◆ Задание ◆
Выпишите без изменений часть отрывка о Погодине и «Москвитянине»: начните с места, где стоят слова «6 Абзац наполнен», и остановитесь после слов «к дружеским застольям.».

◆ Избранный отрывок ◆

⟨

6 Абзац наполнен намеками на М. П. Погодина (‘неуменье говорить по-русски’, ‘пристальный чтитель летописей’ и др.), исследователя удельного периода русской истории (‘не завидую… твоему уделу’ — многозначная фраза, в частности содержащая намок на печально известный конец ‘Москвитянина’, павшего от внутренних междоусобиц). Термин ‘заложения’ неоднократно использовался ‘москвитяновской’ критикой как обозначение нравственного душевного опыта личности, органически связанной с ‘народным духом’ (ср. напр., статью Е. Н. Эдельсона ‘Несколько слов о современном состоянии и значении у нас эстетической критики’ в ‘Москвитянине’, 1852, No 6, то же: Русская эстетика и критика 40—50-х годов XIX века. М., 1982, с. 279). Добролюбов обыгрывает это слово в связи с известным пристрастием ‘молодой редакции’ ‘Москвитянина’ к дружеским застольям.
7 Подобное ‘объявление’ Погодин сделал в заметке ‘О рецензии г. Кавелина круговых сочинений’ (Москвитянин, 1849, No 1, отд. VI, с. 18, см. по этому поводу ироническую реплику в ОЗ, 1849, No 2, отд. VIII, с. 257).

⟩

◆ Исходные данные ◆
⟨

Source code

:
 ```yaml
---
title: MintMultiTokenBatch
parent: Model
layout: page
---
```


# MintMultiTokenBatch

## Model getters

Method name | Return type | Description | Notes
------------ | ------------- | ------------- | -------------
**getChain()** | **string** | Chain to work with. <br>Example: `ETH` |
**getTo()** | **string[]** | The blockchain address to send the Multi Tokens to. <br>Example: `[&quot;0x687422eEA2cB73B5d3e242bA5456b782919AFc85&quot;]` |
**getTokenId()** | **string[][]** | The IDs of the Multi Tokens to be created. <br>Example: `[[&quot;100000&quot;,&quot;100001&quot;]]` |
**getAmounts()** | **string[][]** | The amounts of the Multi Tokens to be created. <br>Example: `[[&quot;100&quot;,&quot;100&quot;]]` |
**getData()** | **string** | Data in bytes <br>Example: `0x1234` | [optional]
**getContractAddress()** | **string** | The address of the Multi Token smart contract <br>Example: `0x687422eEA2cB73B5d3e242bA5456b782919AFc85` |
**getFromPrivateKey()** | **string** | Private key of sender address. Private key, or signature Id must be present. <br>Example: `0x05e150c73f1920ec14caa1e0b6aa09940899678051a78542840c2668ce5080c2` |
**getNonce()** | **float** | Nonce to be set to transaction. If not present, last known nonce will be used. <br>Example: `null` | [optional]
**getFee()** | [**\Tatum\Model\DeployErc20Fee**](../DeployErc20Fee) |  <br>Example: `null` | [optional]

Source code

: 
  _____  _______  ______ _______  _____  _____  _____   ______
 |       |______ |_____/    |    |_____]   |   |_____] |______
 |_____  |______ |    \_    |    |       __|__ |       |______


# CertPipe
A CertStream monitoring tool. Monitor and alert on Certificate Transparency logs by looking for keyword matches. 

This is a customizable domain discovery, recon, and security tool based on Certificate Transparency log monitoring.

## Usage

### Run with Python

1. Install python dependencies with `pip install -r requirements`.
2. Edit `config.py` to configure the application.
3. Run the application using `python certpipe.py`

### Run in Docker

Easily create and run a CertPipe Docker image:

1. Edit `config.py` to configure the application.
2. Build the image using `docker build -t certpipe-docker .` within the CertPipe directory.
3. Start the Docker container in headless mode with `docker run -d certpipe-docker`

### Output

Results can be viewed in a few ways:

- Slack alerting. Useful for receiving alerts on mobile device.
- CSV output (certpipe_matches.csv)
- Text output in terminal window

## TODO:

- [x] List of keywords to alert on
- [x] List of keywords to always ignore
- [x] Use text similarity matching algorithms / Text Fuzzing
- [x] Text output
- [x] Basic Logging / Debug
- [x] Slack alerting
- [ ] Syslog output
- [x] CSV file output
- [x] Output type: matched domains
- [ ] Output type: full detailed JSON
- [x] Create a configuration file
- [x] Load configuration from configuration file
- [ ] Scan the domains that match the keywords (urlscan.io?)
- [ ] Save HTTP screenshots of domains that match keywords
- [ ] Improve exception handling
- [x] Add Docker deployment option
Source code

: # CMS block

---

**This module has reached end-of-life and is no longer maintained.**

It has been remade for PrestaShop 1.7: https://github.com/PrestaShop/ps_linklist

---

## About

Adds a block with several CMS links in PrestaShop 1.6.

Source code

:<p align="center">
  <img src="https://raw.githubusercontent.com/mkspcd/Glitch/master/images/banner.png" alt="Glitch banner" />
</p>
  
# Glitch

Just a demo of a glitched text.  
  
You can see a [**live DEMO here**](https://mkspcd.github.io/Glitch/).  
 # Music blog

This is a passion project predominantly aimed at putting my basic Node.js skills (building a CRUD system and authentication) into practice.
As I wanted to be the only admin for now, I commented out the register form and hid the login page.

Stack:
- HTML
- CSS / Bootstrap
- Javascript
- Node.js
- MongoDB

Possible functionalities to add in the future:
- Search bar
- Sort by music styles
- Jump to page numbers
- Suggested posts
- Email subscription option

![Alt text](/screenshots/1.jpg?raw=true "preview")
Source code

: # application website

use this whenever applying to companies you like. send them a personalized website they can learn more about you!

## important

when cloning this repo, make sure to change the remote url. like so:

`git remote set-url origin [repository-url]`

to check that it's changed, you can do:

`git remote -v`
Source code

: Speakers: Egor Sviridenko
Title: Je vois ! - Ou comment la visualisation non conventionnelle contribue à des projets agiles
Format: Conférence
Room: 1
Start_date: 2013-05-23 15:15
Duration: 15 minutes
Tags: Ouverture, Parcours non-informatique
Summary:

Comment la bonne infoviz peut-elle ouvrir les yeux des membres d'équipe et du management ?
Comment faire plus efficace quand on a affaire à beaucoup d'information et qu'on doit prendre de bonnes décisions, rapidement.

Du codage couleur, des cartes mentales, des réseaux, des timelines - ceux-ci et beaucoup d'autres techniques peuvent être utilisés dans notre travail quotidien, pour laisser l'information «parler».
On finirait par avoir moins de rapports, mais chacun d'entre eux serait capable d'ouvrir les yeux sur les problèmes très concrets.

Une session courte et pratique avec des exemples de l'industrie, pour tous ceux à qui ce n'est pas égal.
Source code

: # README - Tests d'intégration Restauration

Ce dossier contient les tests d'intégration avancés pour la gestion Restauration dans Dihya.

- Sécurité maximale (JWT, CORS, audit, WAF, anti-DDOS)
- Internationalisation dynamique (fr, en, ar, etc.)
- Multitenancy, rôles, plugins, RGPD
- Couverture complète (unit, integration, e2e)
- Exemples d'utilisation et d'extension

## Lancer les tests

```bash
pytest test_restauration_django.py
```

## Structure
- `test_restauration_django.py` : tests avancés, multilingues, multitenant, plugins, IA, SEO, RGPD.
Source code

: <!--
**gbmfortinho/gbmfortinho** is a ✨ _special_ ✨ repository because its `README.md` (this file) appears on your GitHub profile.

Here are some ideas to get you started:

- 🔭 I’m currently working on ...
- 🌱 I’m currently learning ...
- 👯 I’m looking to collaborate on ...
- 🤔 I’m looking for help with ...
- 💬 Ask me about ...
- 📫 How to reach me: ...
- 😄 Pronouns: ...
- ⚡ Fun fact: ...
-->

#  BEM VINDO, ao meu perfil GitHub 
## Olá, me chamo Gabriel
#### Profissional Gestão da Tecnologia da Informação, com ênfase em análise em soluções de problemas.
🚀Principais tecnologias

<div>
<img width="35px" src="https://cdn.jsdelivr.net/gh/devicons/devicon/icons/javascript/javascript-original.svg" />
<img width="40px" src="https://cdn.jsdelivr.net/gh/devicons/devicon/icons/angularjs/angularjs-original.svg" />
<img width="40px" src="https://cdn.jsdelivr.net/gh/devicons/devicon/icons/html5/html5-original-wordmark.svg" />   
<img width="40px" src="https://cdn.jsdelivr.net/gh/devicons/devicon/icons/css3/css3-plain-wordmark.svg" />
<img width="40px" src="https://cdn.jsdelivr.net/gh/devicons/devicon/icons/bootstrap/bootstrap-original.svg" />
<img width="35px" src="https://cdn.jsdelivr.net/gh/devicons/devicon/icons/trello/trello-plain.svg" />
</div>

⟩

◆ Результат выполнения ◆
6 Абзац наполнен намеками на М. П. Погодина (‘неуменье говорить по-русски’, ‘пристальный чтитель летописей’ и др.), исследователя удельного периода русской истории (‘не завидую… твоему уделу’ — многозначная фраза, в частности содержащая намок на печально известный конец ‘Москвитянина’, павшего от внутренних междоусобиц). Термин ‘заложения’ неоднократно использовался ‘москвитяновской’ критикой как обозначение нравственного душевного опыта личности, органически связанной с ‘народным духом’ (ср. напр., статью Е. Н. Эдельсона ‘Несколько слов о современном состоянии и значении у нас эстетической критики’ в ‘Москвитянине’, 1852, No 6, то же: Русская эстетика и критика 40—50-х годов XIX века. М., 1982, с. 279). Добролюбов обыгрывает это слово в связи с известным пристрастием ‘молодой редакции’ ‘Москвитянина’ к дружеским застольям.